> [Input records]
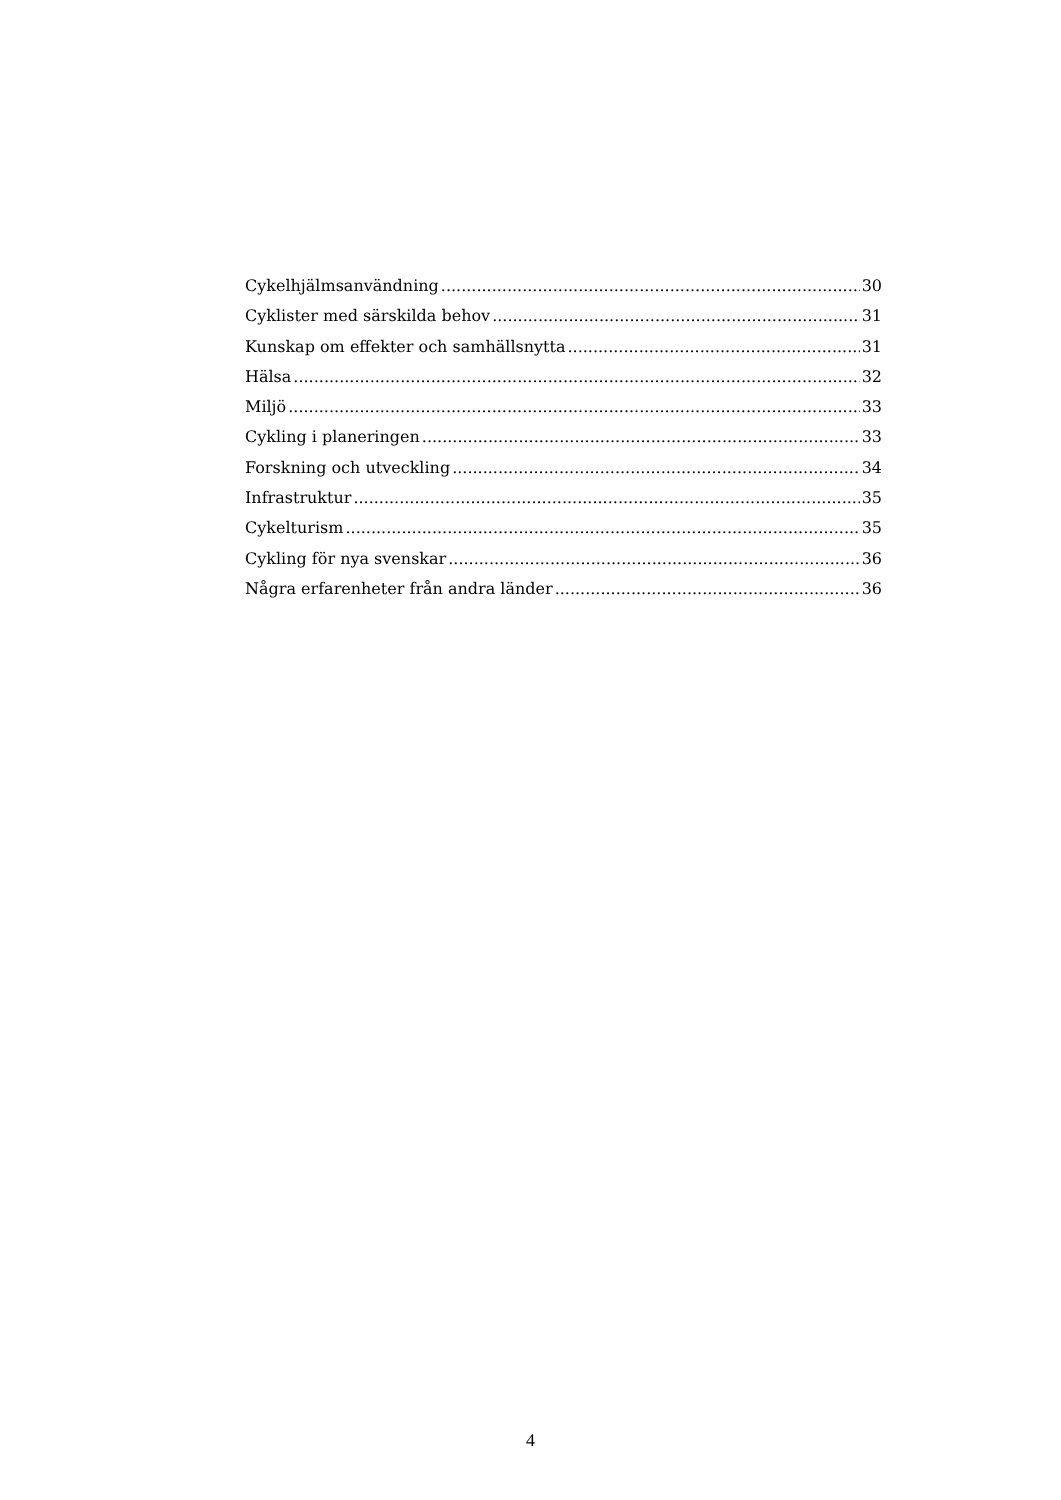Cykelhjälmsanvändning 30
Cyklister med särskilda behov 31
Kunskap om effekter och samhällsnytta 31
Hälsa 32
Miljö 33
Cykling i planeringen 33
Forskning och utveckling 34
Infrastruktur 35
Cykelturism 35
Cykling för nya svenskar 36
Några erfarenheter från andra länder 36
4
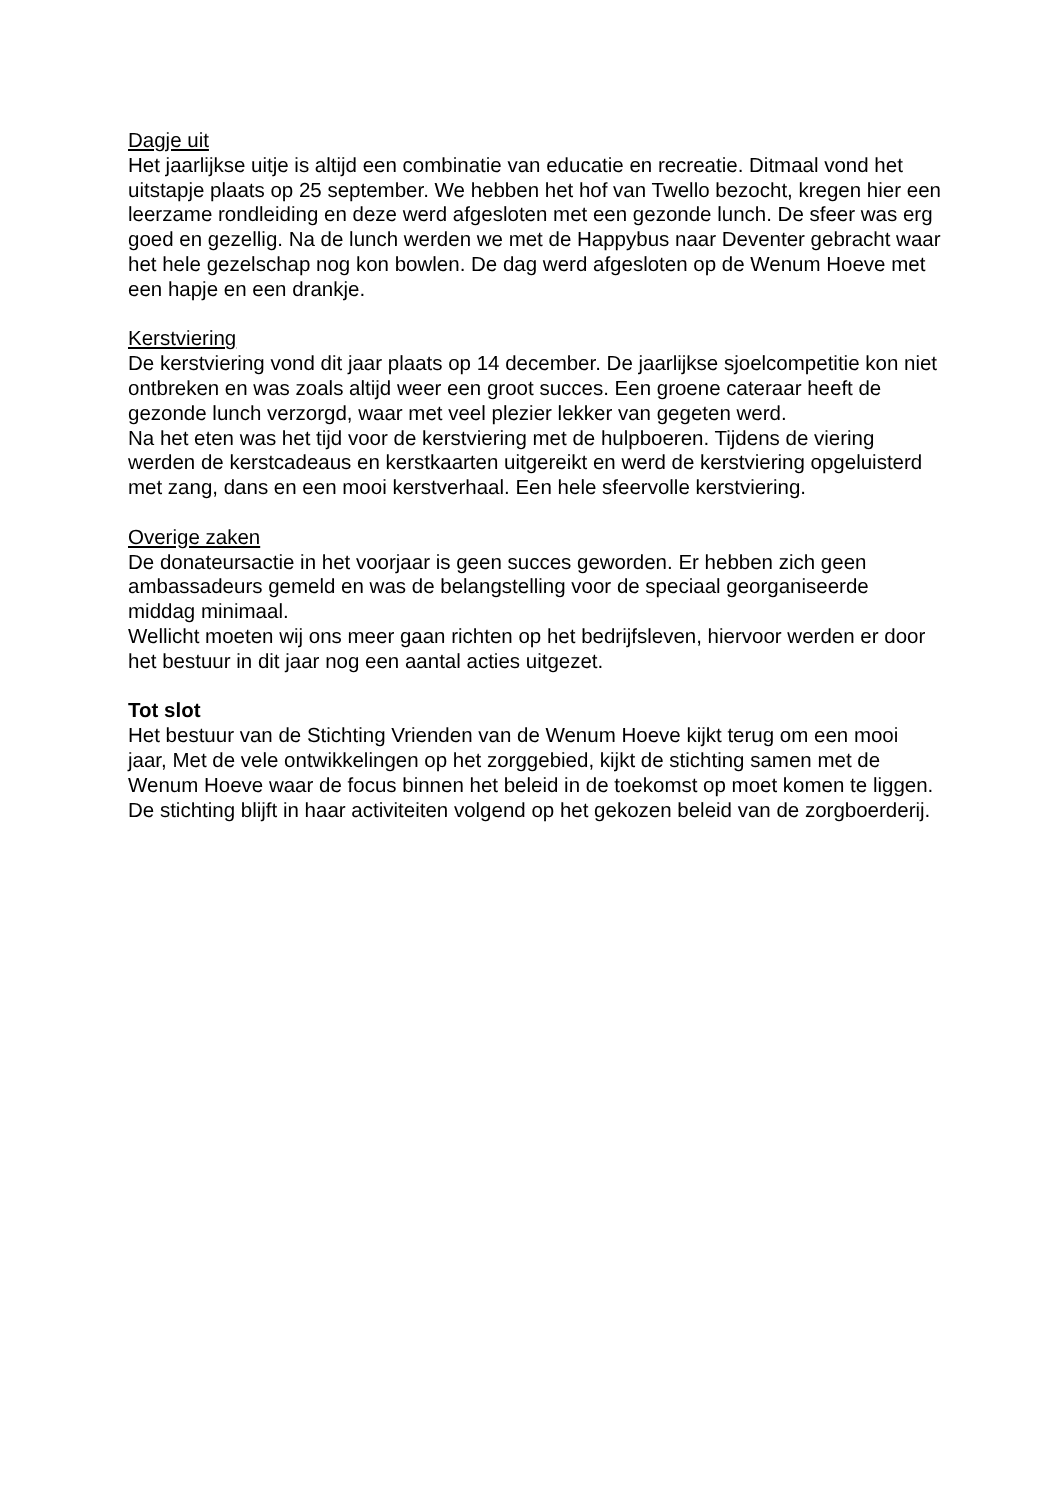Dagje uit
Het jaarlijkse uitje is altijd een combinatie van educatie en recreatie. Ditmaal vond het uitstapje plaats op 25 september. We hebben het hof van Twello bezocht, kregen hier een leerzame rondleiding en deze werd afgesloten met een gezonde lunch. De sfeer was erg goed en gezellig. Na de lunch werden we met de Happybus naar Deventer gebracht waar het hele gezelschap nog kon bowlen. De dag werd afgesloten op de Wenum Hoeve met een hapje en een drankje.
Kerstviering
De kerstviering vond dit jaar plaats op 14 december. De jaarlijkse sjoelcompetitie kon niet ontbreken en was zoals altijd weer een groot succes. Een groene cateraar heeft de gezonde lunch verzorgd, waar met veel plezier lekker van gegeten werd.
Na het eten was het tijd voor de kerstviering met de hulpboeren. Tijdens de viering werden de kerstcadeaus en kerstkaarten uitgereikt en werd de kerstviering opgeluisterd met zang, dans en een mooi kerstverhaal. Een hele sfeervolle kerstviering.
Overige zaken
De donateursactie in het voorjaar is geen succes geworden. Er hebben zich geen ambassadeurs gemeld en was de belangstelling voor de speciaal georganiseerde middag minimaal.
Wellicht moeten wij ons meer gaan richten op het bedrijfsleven, hiervoor werden er door het bestuur in dit jaar nog een aantal acties uitgezet.
Tot slot
Het bestuur van de Stichting Vrienden van de Wenum Hoeve kijkt terug om een mooi jaar, Met de vele ontwikkelingen op het zorggebied, kijkt de stichting samen met de Wenum Hoeve waar de focus binnen het beleid in de toekomst op moet komen te liggen. De stichting blijft in haar activiteiten volgend op het gekozen beleid van de zorgboerderij.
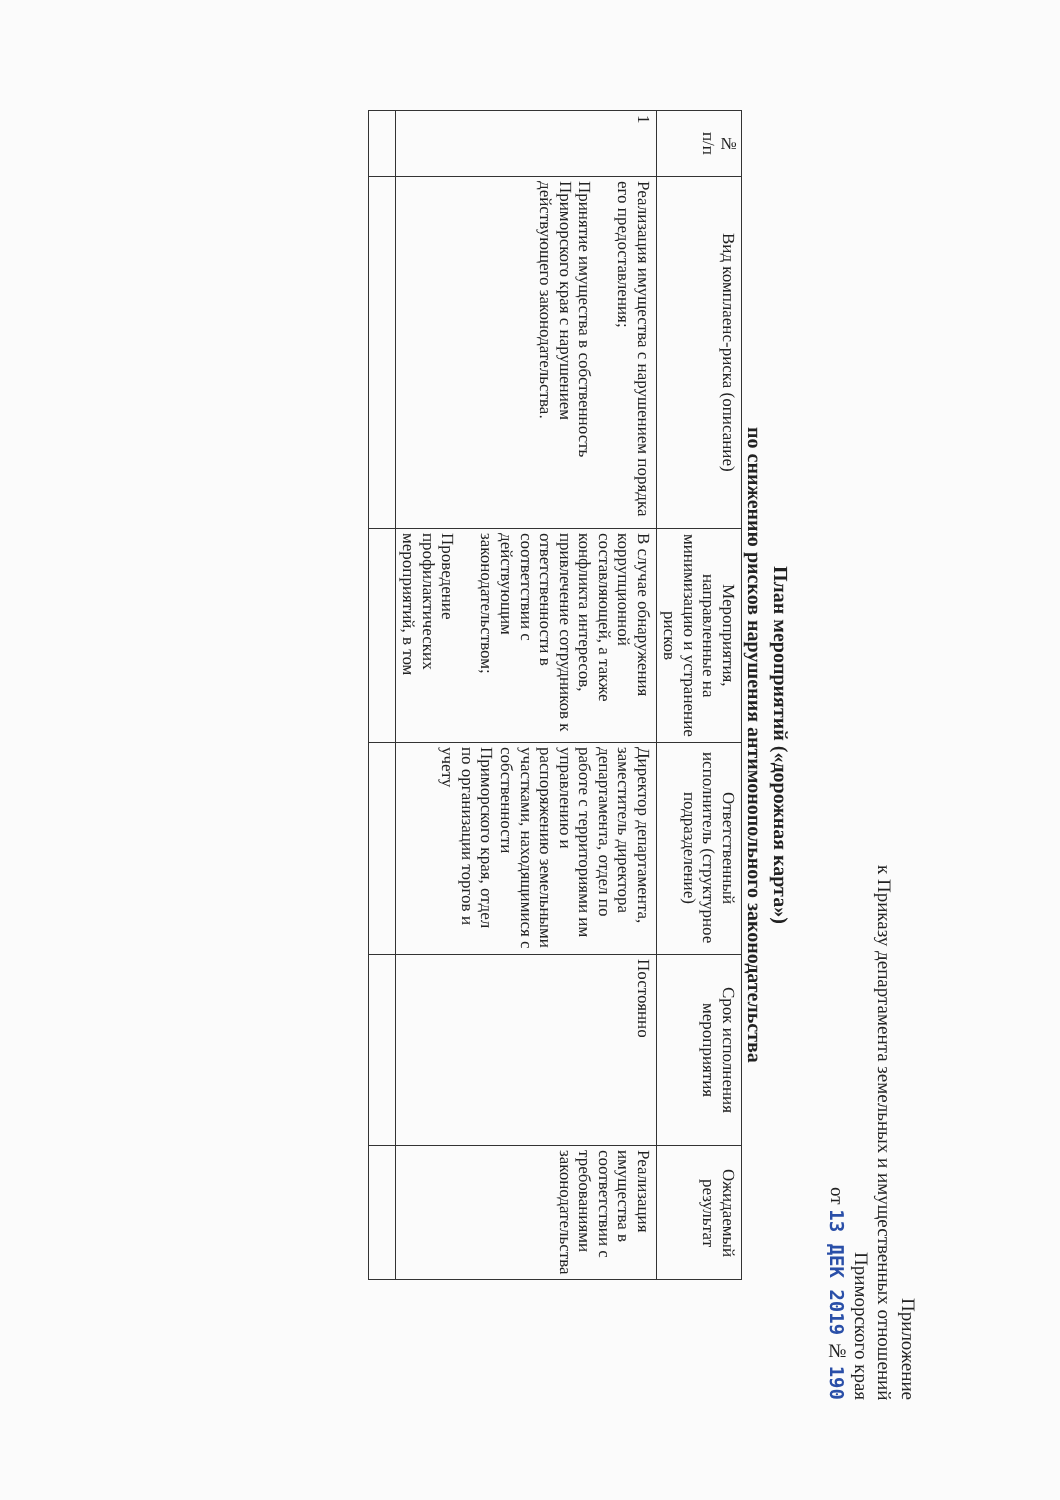Приложение
к Приказу департамента земельных и имущественных отношений
Приморского края
от 13 ДЕК 2019 № 190
План мероприятий («дорожная карта»)
по снижению рисков нарушения антимонопольного законодательства
| № п/п | Вид комплаенс-риска (описание) | Мероприятия, направленные на минимизацию и устранение рисков | Ответственный исполнитель (структурное подразделение) | Срок исполнения мероприятия | Ожидаемый результат |
| --- | --- | --- | --- | --- | --- |
| 1 | Реализация имущества с нарушением порядка его предоставления; Принятие имущества в собственность Приморского края с нарушением действующего законодательства. | В случае обнаружения коррупционной составляющей, а также конфликта интересов, привлечение сотрудников к ответственности в соответствии с действующим законодательством; Проведение профилактических мероприятий, в том | Директор департамента, заместитель директора департамента, отдел по работе с территориями им управлению и распоряжению земельными участками, находящимися с собственности Приморского края, отдел по организации торгов и учету | Постоянно | Реализация имущества в соответствии с требованиями законодательства |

> [Work request] Would you please repeat the entries above verbatim, excluding each picture?

> [Final answer]
Cykelhjälmsanvändning 30
Cyklister med särskilda behov 31
Kunskap om effekter och samhällsnytta 31
Hälsa 32
Miljö 33
Cykling i planeringen 33
Forskning och utveckling 34
Infrastruktur 35
Cykelturism 35
Cykling för nya svenskar 36
Några erfarenheter från andra länder 36
4
Dagje uit
Het jaarlijkse uitje is altijd een combinatie van educatie en recreatie. Ditmaal vond het uitstapje plaats op 25 september. We hebben het hof van Twello bezocht, kregen hier een leerzame rondleiding en deze werd afgesloten met een gezonde lunch. De sfeer was erg goed en gezellig. Na de lunch werden we met de Happybus naar Deventer gebracht waar het hele gezelschap nog kon bowlen. De dag werd afgesloten op de Wenum Hoeve met een hapje en een drankje.
Kerstviering
De kerstviering vond dit jaar plaats op 14 december. De jaarlijkse sjoelcompetitie kon niet ontbreken en was zoals altijd weer een groot succes. Een groene cateraar heeft de gezonde lunch verzorgd, waar met veel plezier lekker van gegeten werd.
Na het eten was het tijd voor de kerstviering met de hulpboeren. Tijdens de viering werden de kerstcadeaus en kerstkaarten uitgereikt en werd de kerstviering opgeluisterd met zang, dans en een mooi kerstverhaal. Een hele sfeervolle kerstviering.
Overige zaken
De donateursactie in het voorjaar is geen succes geworden. Er hebben zich geen ambassadeurs gemeld en was de belangstelling voor de speciaal georganiseerde middag minimaal.
Wellicht moeten wij ons meer gaan richten op het bedrijfsleven, hiervoor werden er door het bestuur in dit jaar nog een aantal acties uitgezet.
Tot slot
Het bestuur van de Stichting Vrienden van de Wenum Hoeve kijkt terug om een mooi jaar, Met de vele ontwikkelingen op het zorggebied, kijkt de stichting samen met de Wenum Hoeve waar de focus binnen het beleid in de toekomst op moet komen te liggen. De stichting blijft in haar activiteiten volgend op het gekozen beleid van de zorgboerderij.
Приложение
к Приказу департамента земельных и имущественных отношений
Приморского края
от 13 ДЕК 2019 № 190
План мероприятий («дорожная карта»)
по снижению рисков нарушения антимонопольного законодательства
| № п/п | Вид комплаенс-риска (описание) | Мероприятия, направленные на минимизацию и устранение рисков | Ответственный исполнитель (структурное подразделение) | Срок исполнения мероприятия | Ожидаемый результат |
| --- | --- | --- | --- | --- | --- |
| 1 | Реализация имущества с нарушением порядка его предоставления; Принятие имущества в собственность Приморского края с нарушением действующего законодательства. | В случае обнаружения коррупционной составляющей, а также конфликта интересов, привлечение сотрудников к ответственности в соответствии с действующим законодательством; Проведение профилактических мероприятий, в том | Директор департамента, заместитель директора департамента, отдел по работе с территориями им управлению и распоряжению земельными участками, находящимися с собственности Приморского края, отдел по организации торгов и учету | Постоянно | Реализация имущества в соответствии с требованиями законодательства |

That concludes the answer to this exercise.